REGULATION OF ERYTHROPOIESIS

The major objective of this research is to explore the cellular regulation and in particular the normal and excessive suppression of human erythropoiesis in vitro. Regulation of hematopoiesis in general (i.e. myelopoiesis and thrombopoiesis) will be evaluated later after general principles are elucidated by the in vitro study of erythroid progenitors. The specific aims of this study are to 1) explore the role of the Ia (DR and "DR like") antigens in erythroid progenitor regulation, 2) examine the nature of erythroid suppressor cells and their progenitor interactions in order to determine the extent to which hematopoietic suppression is genetically restricted, 3) characterize the erythroid suppressor cell and the mechanism of its suppression, and 4) enrich peripheral blood mononuclear cells for suppressor cells with the ultimate goal of providing "pure" populations of cells in order to study suppressor-progenitor interactions. Suppressor cells associated with hematopoietic cytopenias will also be utilized in this regard, and 5) finally utilize the information gained by these studies to examine the etiology of the red cell aplasia of congenital hypoplastic (Diamond-Blackfan) anemia and other aplastic states.

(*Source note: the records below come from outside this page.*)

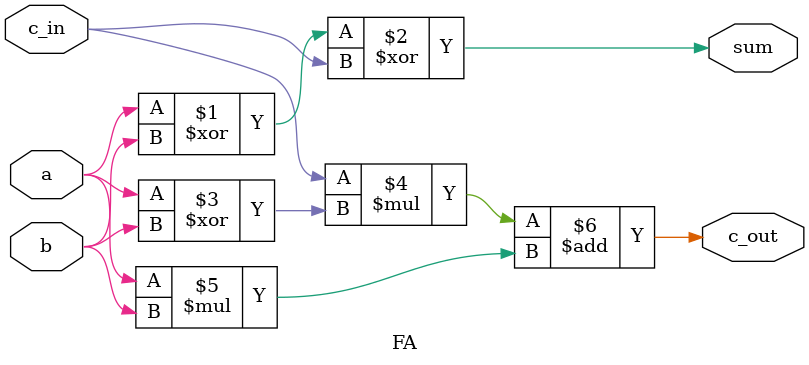
<source format=v>
`timescale 1ns / 1ps


module FA(
    input a,
    input b,
    input c_in,
    output sum,
    output c_out
    );


    assign sum = a ^ b ^ c_in;
    assign c_out = (c_in * (a ^ b) + (a * b));

endmodule
</source>
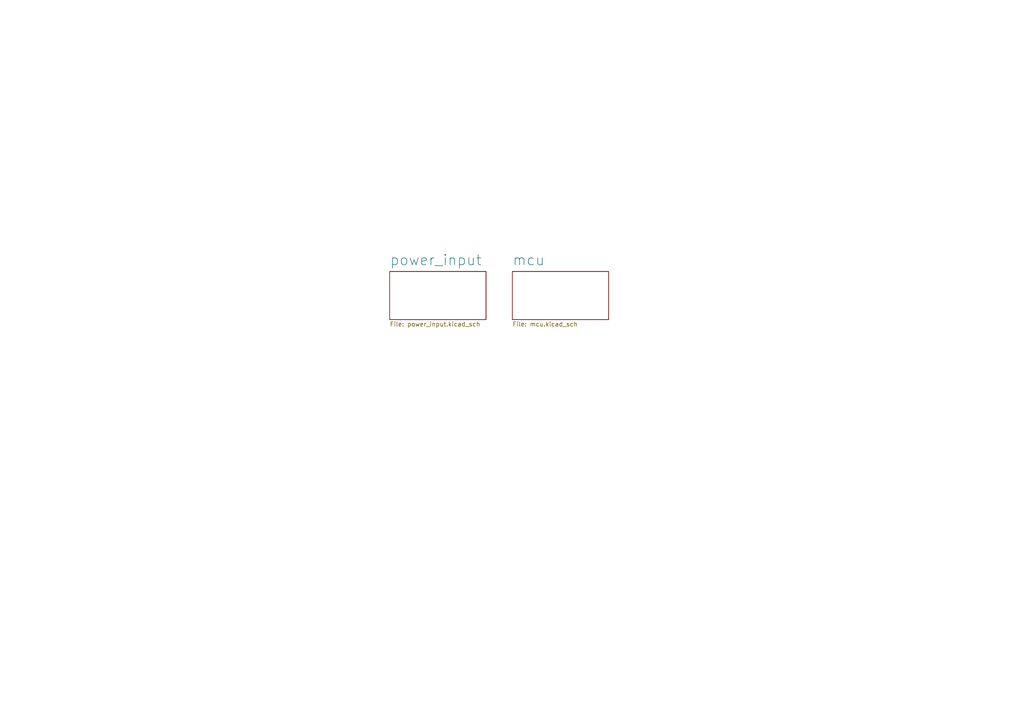
<source format=kicad_sch>
(kicad_sch (version 20230121) (generator eeschema)

  (uuid 3b241544-f032-49a5-bd09-49b174cc6424)

  (paper "A4")

  (title_block
    (title "Desk Controller")
    (rev "0")
    (company "Stefano Nicolis")
  )

  


  (sheet (at 113.03 78.74) (size 27.94 13.97) (fields_autoplaced)
    (stroke (width 0.1524) (type solid))
    (fill (color 0 0 0 0.0000))
    (uuid 801c2737-0768-4864-8479-1e0a84beff5f)
    (property "Sheetname" "power_input" (at 113.03 77.1634 0)
      (effects (font (size 3 3)) (justify left bottom))
    )
    (property "Sheetfile" "power_input.kicad_sch" (at 113.03 93.2946 0)
      (effects (font (size 1.27 1.27)) (justify left top))
    )
    (instances
      (project "desk_controller"
        (path "/3b241544-f032-49a5-bd09-49b174cc6424" (page "3"))
      )
    )
  )

  (sheet (at 148.59 78.74) (size 27.94 13.97) (fields_autoplaced)
    (stroke (width 0.1524) (type solid))
    (fill (color 0 0 0 0.0000))
    (uuid d478e271-69ae-4db9-abd5-e3bbb9535bd9)
    (property "Sheetname" "mcu" (at 148.59 77.1634 0)
      (effects (font (size 3 3)) (justify left bottom))
    )
    (property "Sheetfile" "mcu.kicad_sch" (at 148.59 93.2946 0)
      (effects (font (size 1.27 1.27)) (justify left top))
    )
    (instances
      (project "desk_controller"
        (path "/3b241544-f032-49a5-bd09-49b174cc6424" (page "4"))
      )
    )
  )

  (sheet_instances
    (path "/" (page "1"))
  )
)

</source>
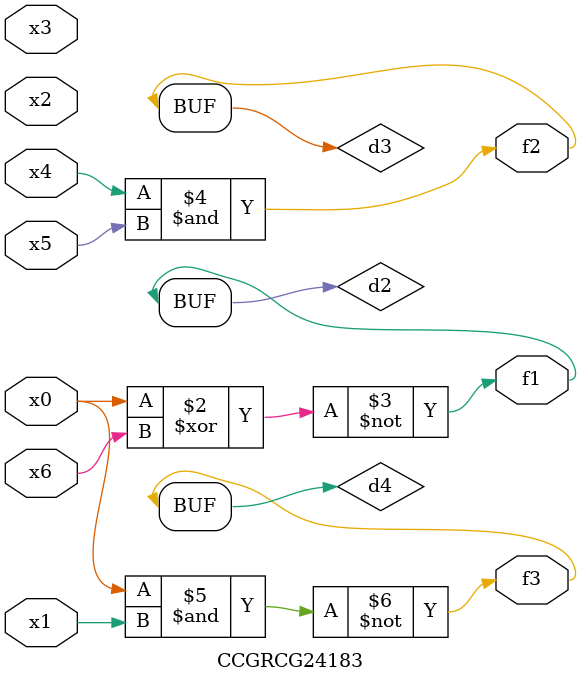
<source format=v>
module CCGRCG24183(
	input x0, x1, x2, x3, x4, x5, x6,
	output f1, f2, f3
);

	wire d1, d2, d3, d4;

	nor (d1, x0);
	xnor (d2, x0, x6);
	and (d3, x4, x5);
	nand (d4, x0, x1);
	assign f1 = d2;
	assign f2 = d3;
	assign f3 = d4;
endmodule

</source>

The research relies heavily upon in vitro clonal assays for multipotent and unipotent committed hematopoietic progenitors. Physical methods such as immune rosetting, antibody and complement mediated lysis, fluorescence activated cell sorter (FACS) techniques and tritiated thymidine "suicide" will be used to select hematopoietic progenitors and suppressor cells for surface antigen expression and specific cell cycle kinetics in order to achieve the aims described above. The knowledge gained from these studies will lead to an improved understanding of normal and abnormal hematopoiesis. The understanding of the erythroid cell surface, the mechanism of action of erythroid suppressor cells, and knowledge of the pathophysiology of red cell aplasia will no doubt lead to improved strategies for the treatment of aplastic states, either congenital or acquired.